[Collected data]

* * * * *

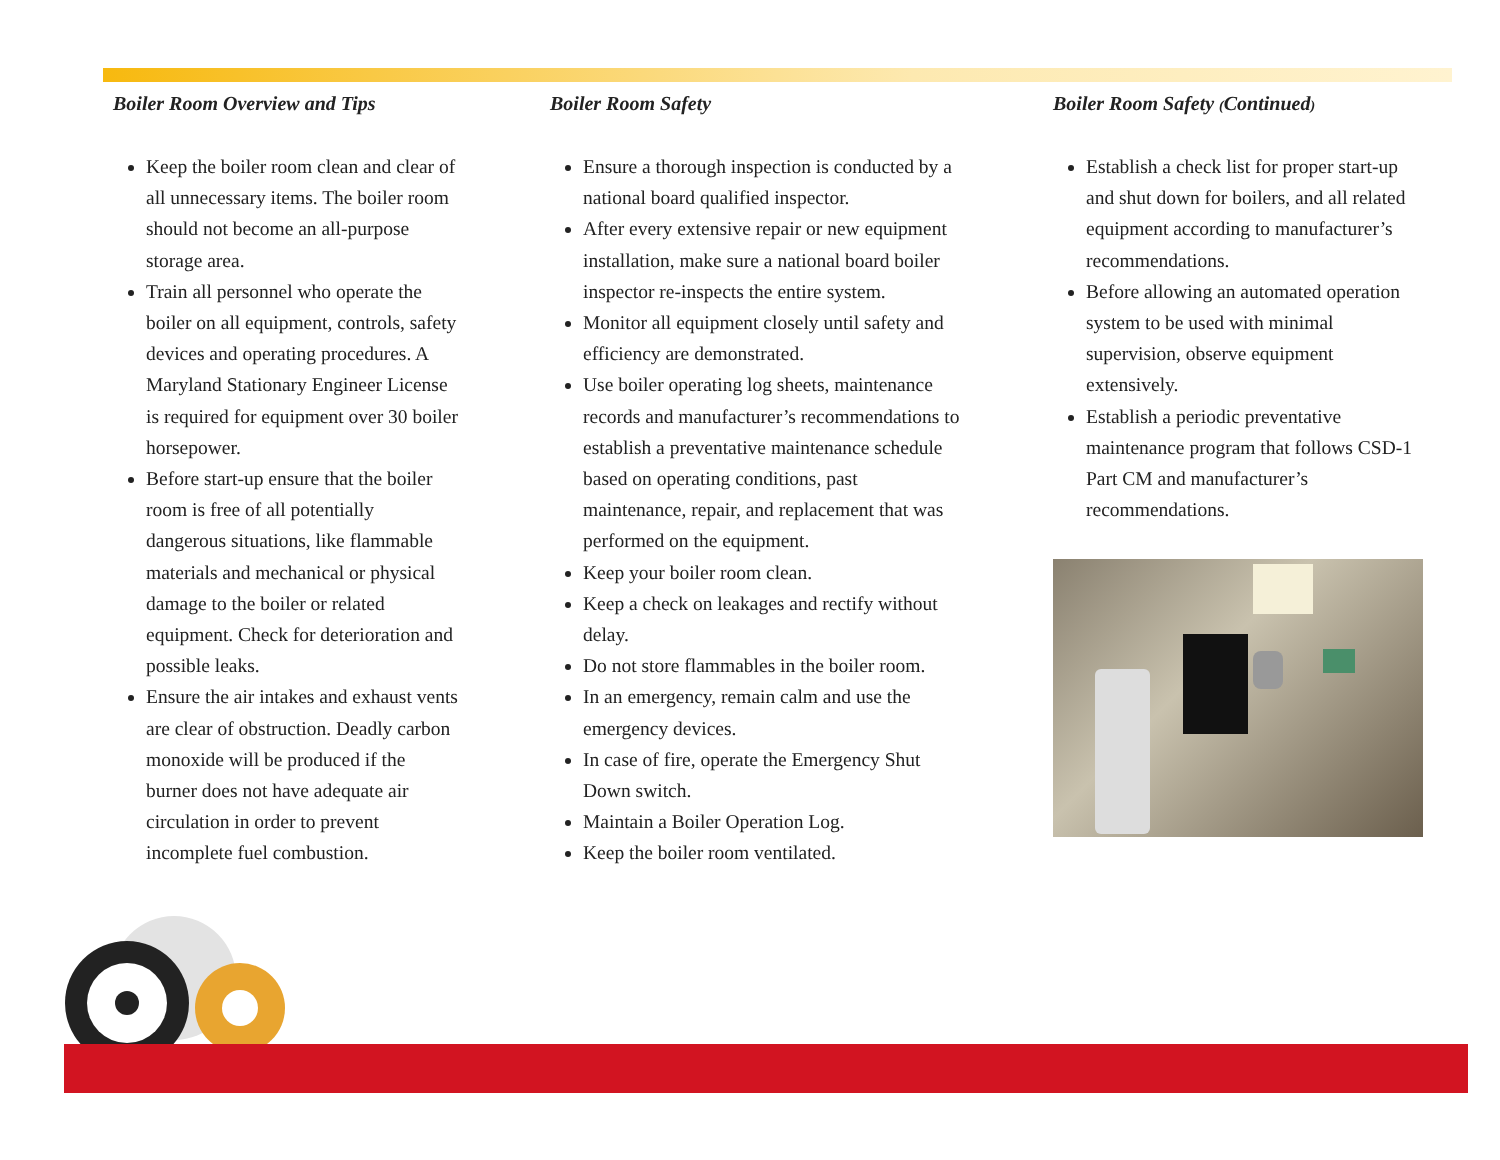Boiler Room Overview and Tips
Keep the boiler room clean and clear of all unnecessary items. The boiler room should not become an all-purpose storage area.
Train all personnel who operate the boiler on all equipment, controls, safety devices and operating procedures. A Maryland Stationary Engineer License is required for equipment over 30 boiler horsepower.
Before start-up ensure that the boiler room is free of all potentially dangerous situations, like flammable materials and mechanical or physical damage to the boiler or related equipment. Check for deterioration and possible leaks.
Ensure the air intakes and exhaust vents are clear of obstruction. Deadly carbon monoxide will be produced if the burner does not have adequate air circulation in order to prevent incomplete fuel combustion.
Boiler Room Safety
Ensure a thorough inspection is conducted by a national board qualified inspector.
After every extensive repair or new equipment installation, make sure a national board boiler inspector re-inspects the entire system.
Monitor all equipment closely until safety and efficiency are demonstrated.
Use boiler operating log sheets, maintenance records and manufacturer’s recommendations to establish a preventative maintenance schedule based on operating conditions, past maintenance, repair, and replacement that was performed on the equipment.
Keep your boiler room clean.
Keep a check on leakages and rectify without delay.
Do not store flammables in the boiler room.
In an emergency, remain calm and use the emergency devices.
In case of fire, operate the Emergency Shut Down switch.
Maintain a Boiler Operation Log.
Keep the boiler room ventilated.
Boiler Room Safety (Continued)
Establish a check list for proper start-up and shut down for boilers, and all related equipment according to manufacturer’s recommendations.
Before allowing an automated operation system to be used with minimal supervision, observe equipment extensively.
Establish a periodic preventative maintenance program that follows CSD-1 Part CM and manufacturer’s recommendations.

* * * * *

The preceding entries should be duplicated word for word; no picture belongs in the copy.

*EXERCISE RESULT*
Boiler Room Overview and Tips
Keep the boiler room clean and clear of all unnecessary items. The boiler room should not become an all-purpose storage area.
Train all personnel who operate the boiler on all equipment, controls, safety devices and operating procedures. A Maryland Stationary Engineer License is required for equipment over 30 boiler horsepower.
Before start-up ensure that the boiler room is free of all potentially dangerous situations, like flammable materials and mechanical or physical damage to the boiler or related equipment. Check for deterioration and possible leaks.
Ensure the air intakes and exhaust vents are clear of obstruction. Deadly carbon monoxide will be produced if the burner does not have adequate air circulation in order to prevent incomplete fuel combustion.
Boiler Room Safety
Ensure a thorough inspection is conducted by a national board qualified inspector.
After every extensive repair or new equipment installation, make sure a national board boiler inspector re-inspects the entire system.
Monitor all equipment closely until safety and efficiency are demonstrated.
Use boiler operating log sheets, maintenance records and manufacturer’s recommendations to establish a preventative maintenance schedule based on operating conditions, past maintenance, repair, and replacement that was performed on the equipment.
Keep your boiler room clean.
Keep a check on leakages and rectify without delay.
Do not store flammables in the boiler room.
In an emergency, remain calm and use the emergency devices.
In case of fire, operate the Emergency Shut Down switch.
Maintain a Boiler Operation Log.
Keep the boiler room ventilated.
Boiler Room Safety (Continued)
Establish a check list for proper start-up and shut down for boilers, and all related equipment according to manufacturer’s recommendations.
Before allowing an automated operation system to be used with minimal supervision, observe equipment extensively.
Establish a periodic preventative maintenance program that follows CSD-1 Part CM and manufacturer’s recommendations.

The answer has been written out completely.